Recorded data
----------------
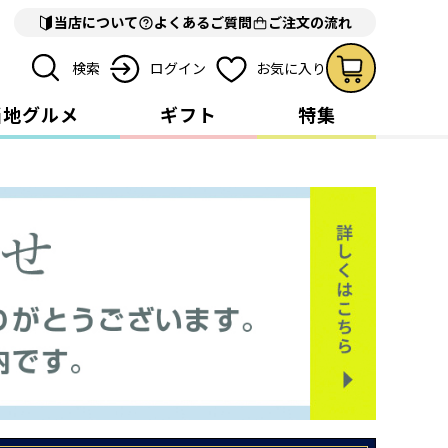
当店について
よくあるご質問
ご注文の流れ
検索
ログイン
お気に入り
当地グルメ
ギフト
特集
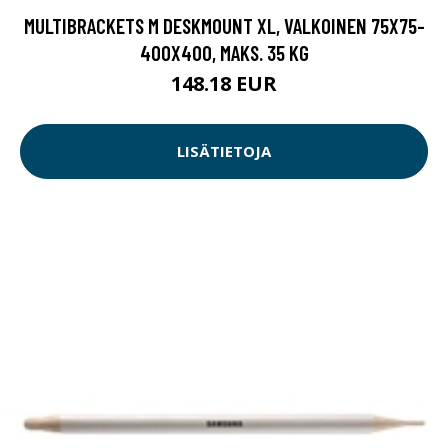
MULTIBRACKETS M DESKMOUNT XL, VALKOINEN 75X75-
400X400, MAKS. 35 KG
148.18 EUR
LISÄTIETOJA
----------------
[DIRECTIONS]
Except for the pictures, write the data out exactly.

[ANSWER TO THE EXERCISE]
当店について
よくあるご質問
ご注文の流れ
検索
ログイン
お気に入り
当地グルメ
ギフト
特集
MULTIBRACKETS M DESKMOUNT XL, VALKOINEN 75X75-
400X400, MAKS. 35 KG
148.18 EUR
LISÄTIETOJA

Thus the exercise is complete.